For illustrative purposes we focus on the simplest and most straightforward criterion, which states one should extract factors with an eigenvalue > 1. (If you don’t know what an eigenvalue is, that’s not a problem—all you need to know is that this quantity should be >1 for a factor to be extracted). The reason is that factors with eigenvalues < 1 represent less variance than a single variable, which negates the entire purpose of EFA, namely to represent the most important dimensions of variation in the data in an economical way.
Lewandowsky observed that application of the eigenvalue-less-than-1 criterion to the CO2 questions resulted in the retention of 1 factor. The second eigenvalue of the FM questions was greater than 1, but in that case, Lewandowsky eliminated the question loading on the second factor.
Again, at this point, I’m not taking exception to any particular criterion. Nor did I argue that two factors should be retained for the CO2 questions. I was merely trying to guess how Lewandowsky had obtained his explained variance results.
Lewandowsky ended his blog post with the following accusation:
There are two explanations for this obvious flaw in Mr.

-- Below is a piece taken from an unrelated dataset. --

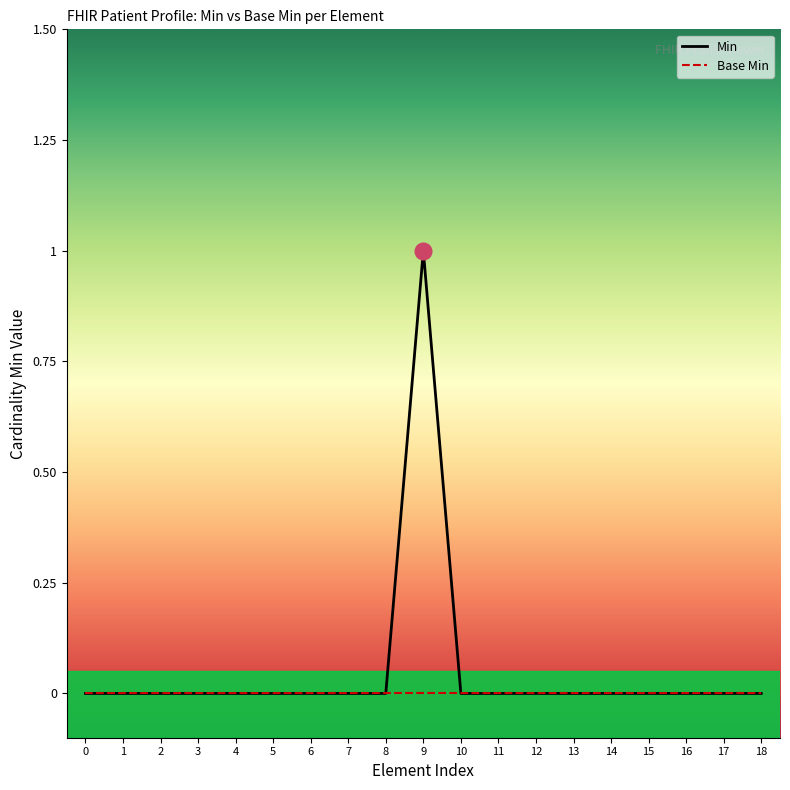

How many interior local peaks (higher than both neighbors) does the data have?

1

McIntyre’s re-“analysis”. Either he made a beginner’s mistake, in which case he should stop posing as an expert in statistics and take a refresher of Multivariate Analysis 101. Or else, he intentionally rigged his re-“analysis” so that it deviated from our EFA’s in the hope that no one would see through his manufacture of doubt.

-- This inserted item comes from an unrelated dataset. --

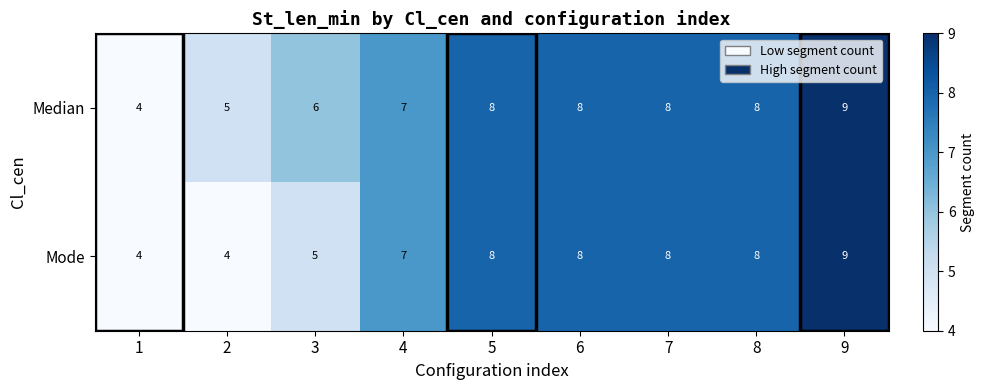

At which category is the sum across all series the highest?

9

As noted above, the reason why I was unable to replicate Lewandowsky’s explained variance claims was because they were incorrect – they came from the eigenvectors (from principal components) and not the factors (from factor analysis). The person who appears to be in need of Multivariate 101 is Lewandowsky himself.

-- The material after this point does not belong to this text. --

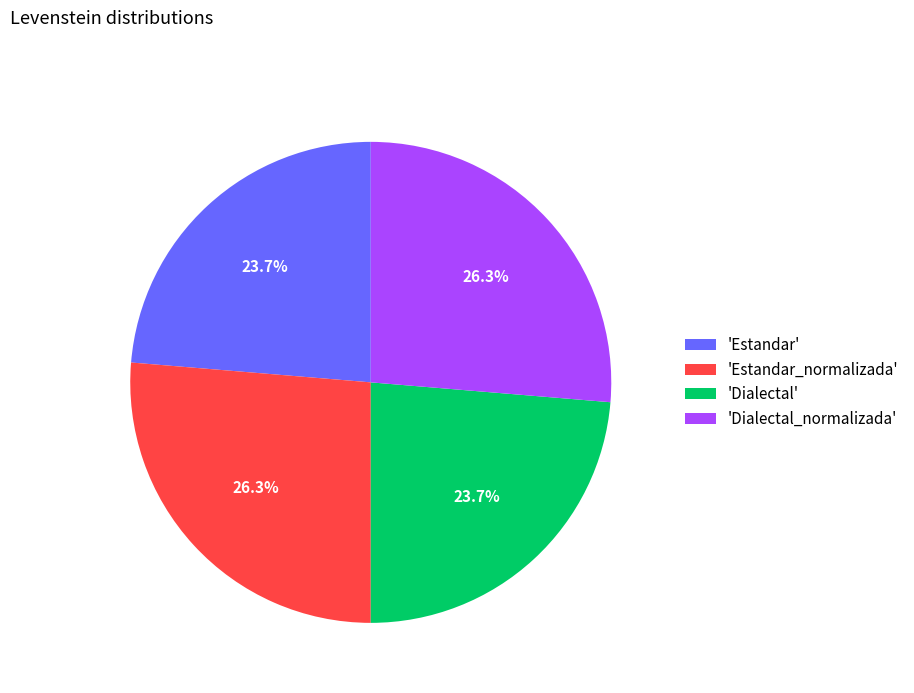

Does any single category account for the majority?

No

Lewandowsky’s attempt to divert attention to the number of retained factors was a fabricated diversion on several counts. I made no attempt to emulate lewandowsky’s unreported retention procedure. I used two factors to analyse the FM question not because of a “fiat” on my part, but because Lewandowsky himself had used that number. Nor did I propose the use of two factors for the third (CO2) analysis: I noticed that 86% explained variance arose with two factors. As matters turned out, Lewandowsky had made a different error – one that I had not guessed in my previous post, but one that pervaded his other factor analyses as well.
Lewandowsky repugnantly alleged that I might have “intentionally rigged his re-“analysis” so that it deviated from our EFA’s in the hope that no one would see through his manufacture of doubt.”
Lewandowsky’s results are bogus because of his reliance on fake and fraudulent data, not because of replication issues in his factor analysis. Nor do I believe that there should be any “doubt” on this point. In my opinion, the evidence is clearcut: Lewandowsky used fake responses from respondents at stridently anti-skeptic blogs who fraudulently passed themselves off as skeptics the seemingly credulous Lewandowsky.
That Lewandowsky additionally misrepresented explained variances from principal components as explained variances from factor analysis seems a very minor peccadillo in comparison (as I noted at the time.) On this last point, to borrow Lewandowsky’s words, there seem to be two alternatives. Either Lewandowsky “made a beginner’s mistake, in which case he should stop posing as an expert in statistics and take a refresher of Multivariate Analysis 101″.
Or else Lewandowsky, cognizant of how thoroughly compromised his results are by fake/fraudulent data, rather than thanking his critics for spotting defects and withdrawing his study, has decided to double down by trying to manufacture doubt about criticism of the degree to which his data and results have been thoroughly compromised in the “hope that no one would see through his manufacture of doubt.”